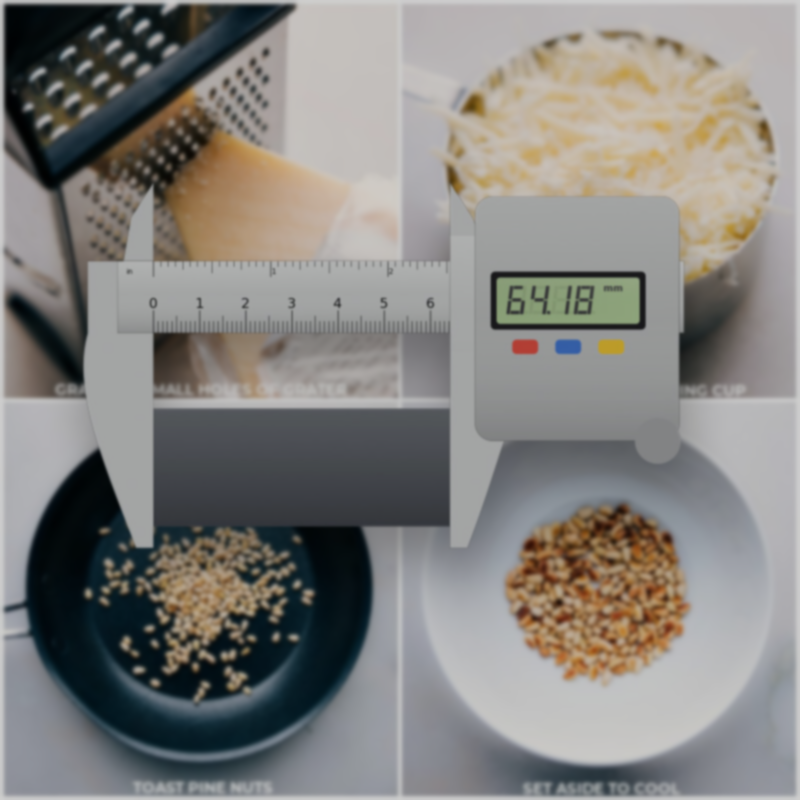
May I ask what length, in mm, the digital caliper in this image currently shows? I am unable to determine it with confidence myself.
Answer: 64.18 mm
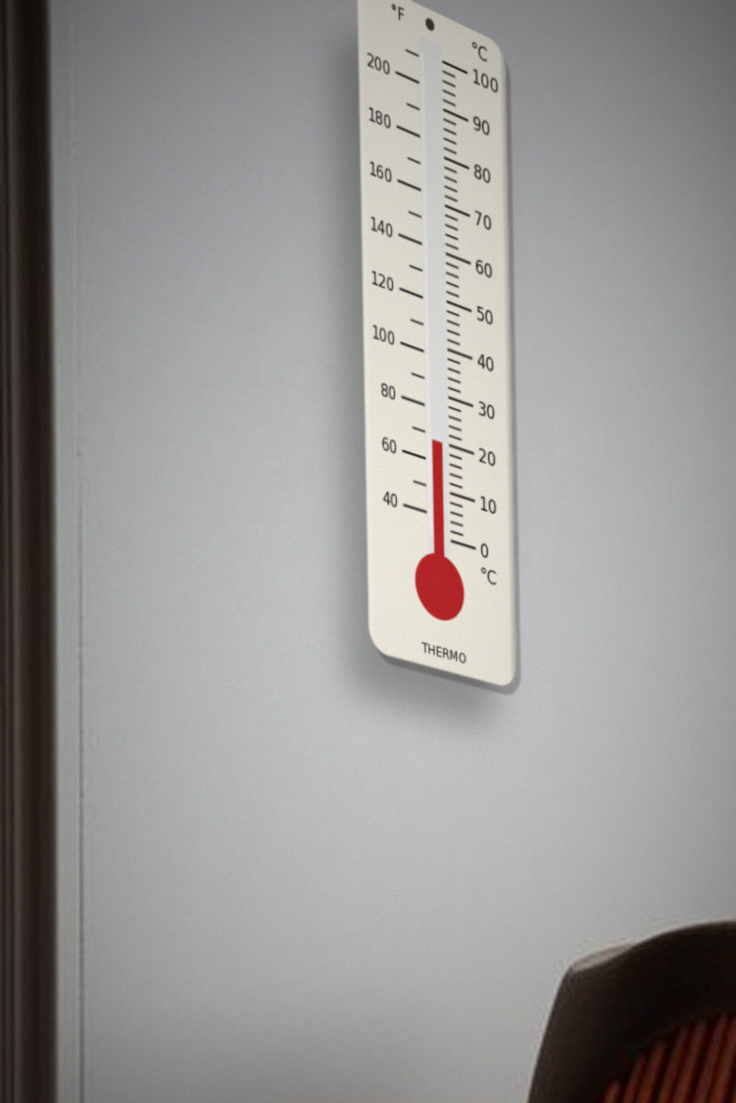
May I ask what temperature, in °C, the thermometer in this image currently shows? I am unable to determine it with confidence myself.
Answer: 20 °C
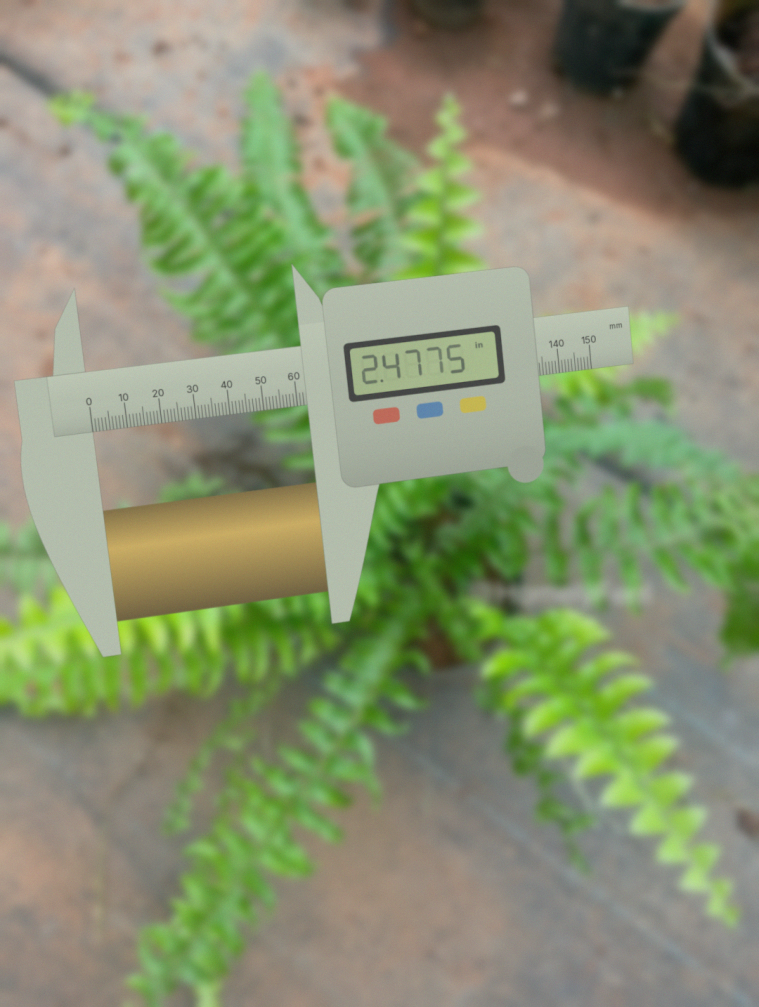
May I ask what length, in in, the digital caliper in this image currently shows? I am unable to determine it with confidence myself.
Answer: 2.4775 in
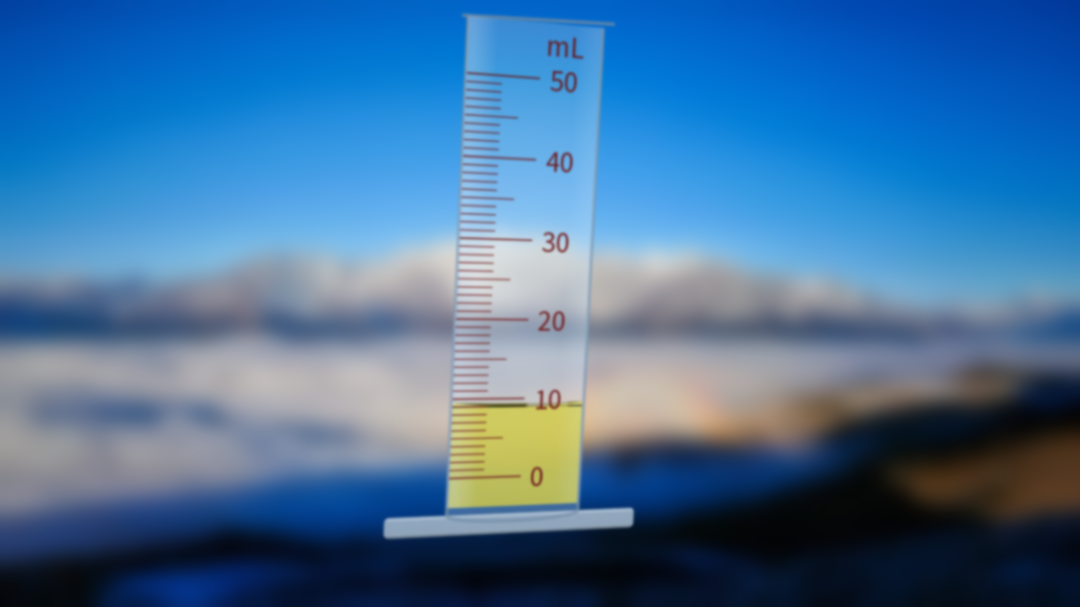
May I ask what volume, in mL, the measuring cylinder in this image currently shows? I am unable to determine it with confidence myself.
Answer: 9 mL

※

▶ _WHAT THE TASK ASKS_
Change every occurrence of "currently" to "presently" in the records above, keeping all other text the same, and reproduce the revised records without the pictures.

▶ _RESULT FOR THIS TASK_
May I ask what length, in mm, the digital caliper in this image presently shows? I am unable to determine it with confidence myself.
Answer: 64.18 mm
May I ask what temperature, in °C, the thermometer in this image presently shows? I am unable to determine it with confidence myself.
Answer: 20 °C
May I ask what length, in in, the digital caliper in this image presently shows? I am unable to determine it with confidence myself.
Answer: 2.4775 in
May I ask what volume, in mL, the measuring cylinder in this image presently shows? I am unable to determine it with confidence myself.
Answer: 9 mL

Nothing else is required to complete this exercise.